Even when I have a whole day of nothing to do (except for the intermittent poking and prodding,) I like to wake up and start the day early. I love the morning when I am most peaceful, especially when I have no discomfort, which is the case this very morning. It is at these times that I have the most clarity. I am just more peaceful.
My mother has shown more resilience and than I thought she would be capable, but then again I’ve seen my mom battle a lot and make a great life for herself. I love you so much Mom and we are going to celebrate a lot together.
Jake is tough, practical, and level headed. He’s a good soul.
Michael is super sensitive, very loving, and learning how to process this all, just like he should be doing.
Randy, is still as close to an angel as humanly possible. Pure love. We are partners forever.
Forgiving is hard. I think it’s an ongoing practice. In fact, I’m sure of it.
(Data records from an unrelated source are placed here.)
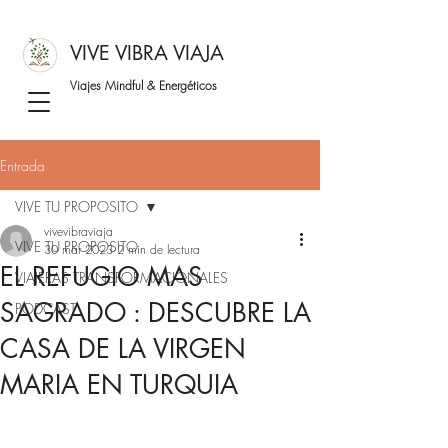
VIVE VIBRA VIAJA
Viajes Mindful &
Energéticos
Entrada
VIVE TU PROPOSITO
vivevibraviaja
VIVE TU PROPOSITO
30 mar 2023
2 min de lectura
EL REFUGIO MAS
VIAJERAS TRANSFORMACIONALES
SAGRADO : DESCUBRE LA
PODCAST
CASA DE LA VIRGEN
MARIA EN TURQUIA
My sister has been over-the-top amazingly supportive. She’s really creating a life she loves.
My friends have shown themselves to be greater people than I gave them credit for and I am grateful to have them.
Family is… well, what can I say? It makes the difference.
My hair is starting to fall out. Oy, I wonder how I’ll adapt to it. I’m so vain.
I feel good. Doctors say I am doing great, but my energy is low so I know I am sick. I need to remind myself, I need to figure out what “take care of yourself ” means.
I still have a large appetite. Steroids change things in your body but they are very effective. I’m enjoying my food.
I always want to be creating. It’s just in me. It is me.
I miss competing, even if it’s only been a few weeks.
I never thought myself the optimist, just a survivor. I think I was wrong. I believe in people and in myself.
I do believe in the power of the mind to change things and don’t take things as face value and probably never have.
I love to travel and explore. I can’t wait till my next trip. I’m already plotting.
I still say, “What the fuck, really?” This wasn’t in my plans. Wasn’t even a thought.